Stewie turned and smiled at her. His face glistened and his muscles were bulging from swinging the sledgehammer. She slid her T-shirt over her head and stood waiting for him, her lips parted and her legs tense.
stewie slung his own pack now and stopped spiking trees. Fat black thunderheads, pregnant with rain, nosed across the late-afternoon sky. They were hiking at a fast pace toward the peak, holding hands, with the hope of getting there and pitching camp before the rain started. Stewie said that after they hiked out of the forest tomorrow, they would get in the SUV and head southeast, toward the Bridger-Teton Forest.
When they walked into the herd of grazing cattle, Stewie felt a dark cloud of anger envelop him.
"Range maggots!" Stewie said, spitting. "If they're not letting the logging companies in to cut all the trees at taxpayer's expense, they're letting the local ranchers run their cows in here so they can eat all the grass and shit in all the streams."
"Can't we just go around them?" Annabel asked.
"It's not that, Annabel," he said patiently. "Of course we can go around them. It's just the principle of the thing. Cows don't belong in the trees in the Bighorn Mountains-they're fouling up what is left of the natural ecosystem. You have so much to learn, darling."
"I know," she said, determined.
"These ranchers out here run their cows on public land-our land-at the expense of not only us taxpayers but of the wildlife as well. They pay something like four dollars an acre when they should be paying ten times that, even though it would be best if they were completely gone."
"But we need meat, don't we?" she asked. "You're not a vegetarian, are you?"
"Did you forget that cheeseburger I had for lunch in Cameron?" he said. "No, I'm not a vegetarian, although sometimes I wish I had the will to be one."

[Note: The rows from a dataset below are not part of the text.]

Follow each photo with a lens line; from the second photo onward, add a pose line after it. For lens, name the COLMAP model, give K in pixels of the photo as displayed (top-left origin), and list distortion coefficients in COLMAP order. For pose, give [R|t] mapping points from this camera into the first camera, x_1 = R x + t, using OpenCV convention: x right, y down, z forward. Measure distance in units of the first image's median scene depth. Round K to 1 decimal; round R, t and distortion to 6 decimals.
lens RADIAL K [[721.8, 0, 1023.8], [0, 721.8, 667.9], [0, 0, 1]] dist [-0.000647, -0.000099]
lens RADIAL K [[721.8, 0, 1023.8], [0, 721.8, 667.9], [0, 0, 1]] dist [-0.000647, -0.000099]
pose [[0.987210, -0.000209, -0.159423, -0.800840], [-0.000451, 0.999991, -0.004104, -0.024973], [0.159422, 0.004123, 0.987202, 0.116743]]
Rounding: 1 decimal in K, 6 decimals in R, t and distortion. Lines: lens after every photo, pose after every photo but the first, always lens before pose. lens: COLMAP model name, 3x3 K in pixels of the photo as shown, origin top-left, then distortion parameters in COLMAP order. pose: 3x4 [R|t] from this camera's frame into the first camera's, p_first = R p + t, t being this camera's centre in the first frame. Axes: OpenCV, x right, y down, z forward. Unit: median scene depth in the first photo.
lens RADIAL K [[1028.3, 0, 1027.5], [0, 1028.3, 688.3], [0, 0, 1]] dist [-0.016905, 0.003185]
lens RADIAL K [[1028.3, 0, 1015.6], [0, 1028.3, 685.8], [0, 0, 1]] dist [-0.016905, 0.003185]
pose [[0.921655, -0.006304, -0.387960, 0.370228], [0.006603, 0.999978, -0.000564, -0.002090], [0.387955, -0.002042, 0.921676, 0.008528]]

"I tried it once and it made me lethargic," Annabel confessed.
"All these western cows produce only about five percent of the beef we eat in this whole country," Stewie said. "All the rest comes from down South, from Texas, Florida, and Louisiana, where there's plenty of grass and plenty of private land to graze them on."
Stewie picked up a pinecone, threw it accurately through the trees, and struck a black baldy heifer on the snout. The cow bellowed in protest, then turned and lumbered away. The rest of the small herd, about a dozen head, followed it. They moved loudly, clumsily cracking branches and throwing up fist-sized pieces of black earth from their hooves.
"I wish I could chase them right back to the ranch they belong on," Stewie said, watching. "Right up the ass of the rancher who has lease rights for this part of the Bighorns."